Exercise text:
= Beginning of Section =

I can say with certainty that the extra power consumption of the processor doing a timing loop pales into total insignificance when compared to the power used to keep the shutter open. The processor is already running (and will do so even if bulb is used) and such a timing loop will not cause any additional power drain.


----------



## dak723 (May 15, 2017)

You could always ask Canon. They might welcome your input as well.


----------



## weixing (May 16, 2017)

Hi,
IMHO, they had to stop somewhere for the Tv and since the incremental is either 1/3 or 1/2 stop depend on your settings, 30s look like a good choice.

Anyway, most newer model had a bulb timer which you can set the exposure time longer than 30s, but too bad, they can't work with the in-camera interval mode, so if you need to shoot interval shot of more than 30s exposure each, you still need an external intervalometer. 

Have a nice day.


----------



## Ray-uk (May 16, 2017)

iohansen wrote:

I can say with certainty that the extra power consumption of the processor doing a timing loop pales into total insignificance when compared to the power used to keep the shutter open. 
---------------------------------------------------------------------------------------------------

Most electronic shutters don't work like that, one electronic pulse will briefly activate a solenoid that cancels the action of a holding magnet, this releases the first shutter curtain exposing the sensor. After the allotted time another pulse releases the second curtain which ends the exposure. Both curtains are then reset to their original positions by the mirror drive mechanism. There is no continuous current drawn holding the shutter open.

= End of Section =

Supplied information:
= Beginning of Section =

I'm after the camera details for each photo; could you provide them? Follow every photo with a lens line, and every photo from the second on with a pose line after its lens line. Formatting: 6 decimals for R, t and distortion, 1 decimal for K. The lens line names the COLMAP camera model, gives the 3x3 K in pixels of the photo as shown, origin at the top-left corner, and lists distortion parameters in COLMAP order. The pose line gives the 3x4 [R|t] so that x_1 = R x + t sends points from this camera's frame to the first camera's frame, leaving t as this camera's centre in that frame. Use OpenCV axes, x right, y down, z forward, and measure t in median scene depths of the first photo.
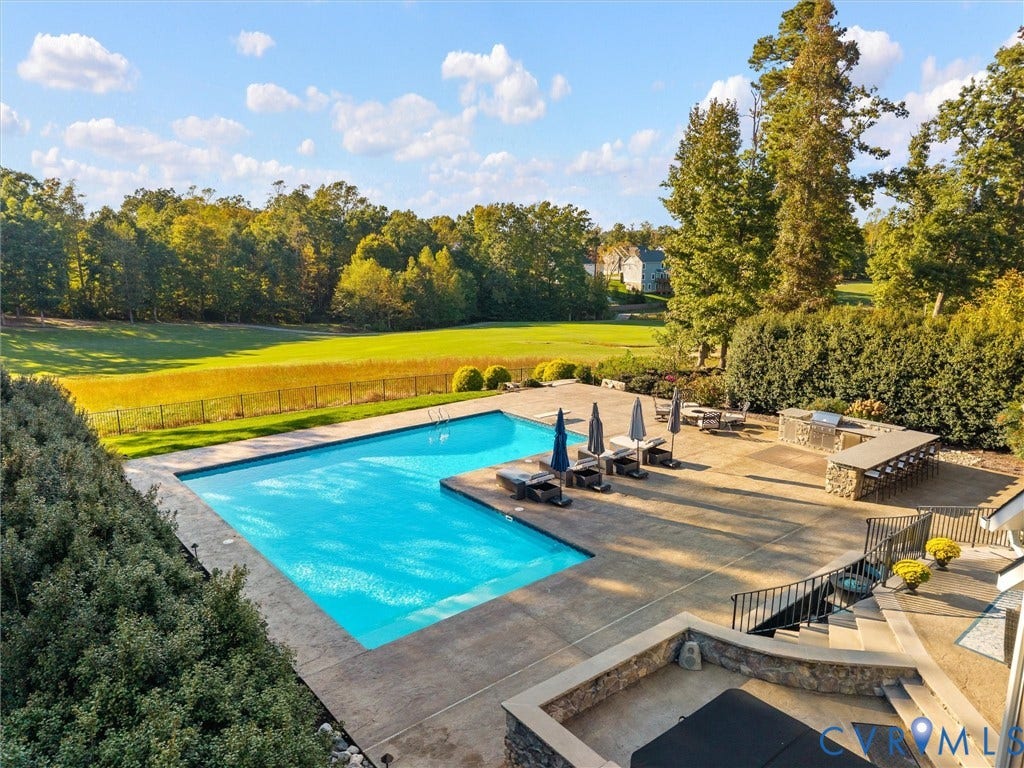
lens RADIAL K [[684.6, 0, 511.8], [0, 684.6, 398.9], [0, 0, 1]] dist [0.034533, -0.043329]
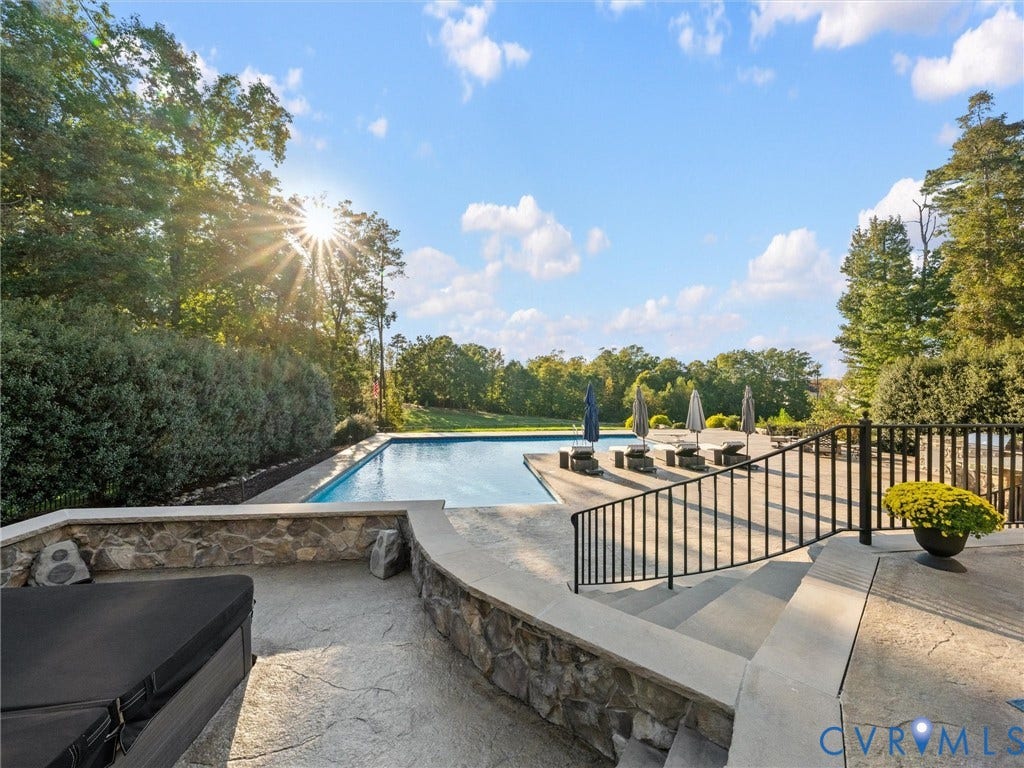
lens RADIAL K [[392.7, 0, 514.1], [0, 392.7, 380.0], [0, 0, 1]] dist [0.000980, 0.000138]
pose [[0.845478, -0.011661, -0.533883, 0.094340], [-0.116581, 0.971616, -0.205845, 0.048243], [0.521130, 0.236278, 0.820120, 0.125836]]
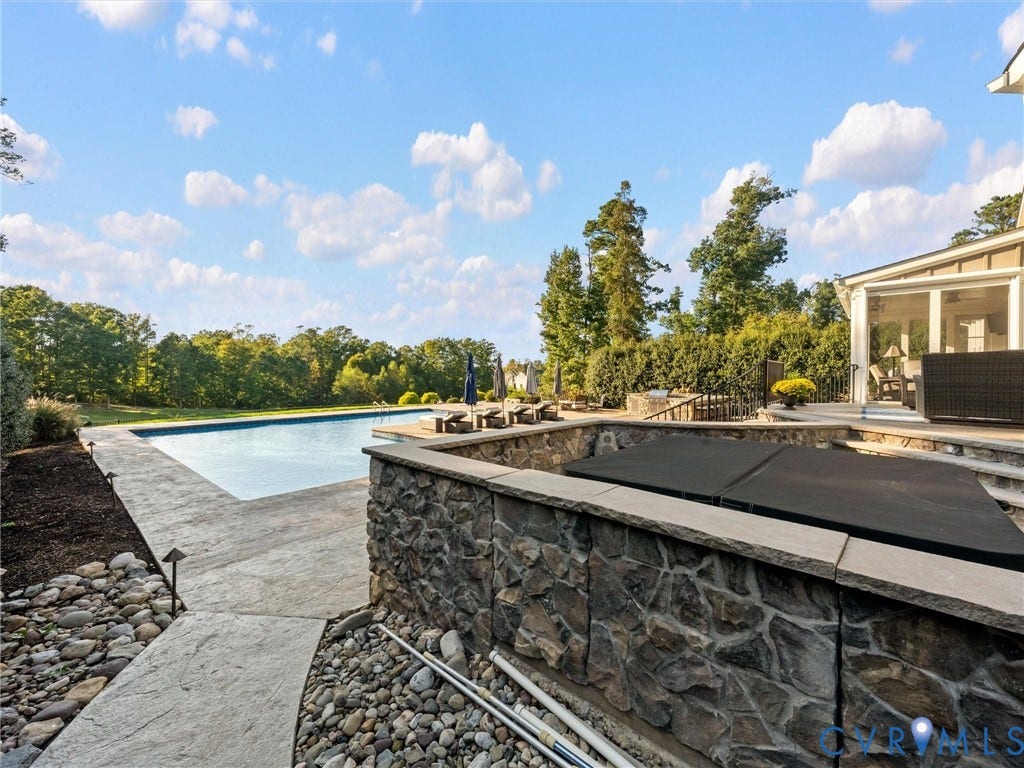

= End of Section =

Tasks and exercises:
A. Transcribe the passage of the camera shutter thread from "Most electronic shutters" to "holding the shutter open.".
B. Extend the forum thread about camera shutter timing, picking up right after its final sentence.
The material above comes from a different source than the forum thread.

Answers to the problems:
A.
Most electronic shutters don't work like that, one electronic pulse will briefly activate a solenoid that cancels the action of a holding magnet, this releases the first shutter curtain exposing the sensor. After the allotted time another pulse releases the second curtain which ends the exposure. Both curtains are then reset to their original positions by the mirror drive mechanism. There is no continuous current drawn holding the shutter open.

B.
Most Canon DSLRs in live view operate slightly differently using what is called an Electronic First Curtain Shutter where the first curtain is locked open and start of the exposure is controlled by electronically switching the sensor then the second curtain closes to end the exposure. Some Nikons (& possibly Canon) use this method when in mirror lock up mode.


----------



## LDS (May 16, 2017)

mbiedermann said:


> Regarding camera meters not being able to meter at that shutter speed, if external, handheld meters can, then so should cameras.



30" at f/1.4 is EV -4. How many meters can go lower? An external meter like the Sekonic L-858D-U goes down to EV -5, just one stop lower. Canon 1Dx Mk II and 5D Mk IV just goes down to EV 0, so they wouldn't be able to meter that low.

Sure, 30" at f/11 is EV 2, so cameras usually meters, but in low-light conditions (including a strong ND filter), going past 30" even at full aperture very few meters will still be useful. So, it could be useful in manual mode, but expecting it to work in shutter priority mode and low-light won't work.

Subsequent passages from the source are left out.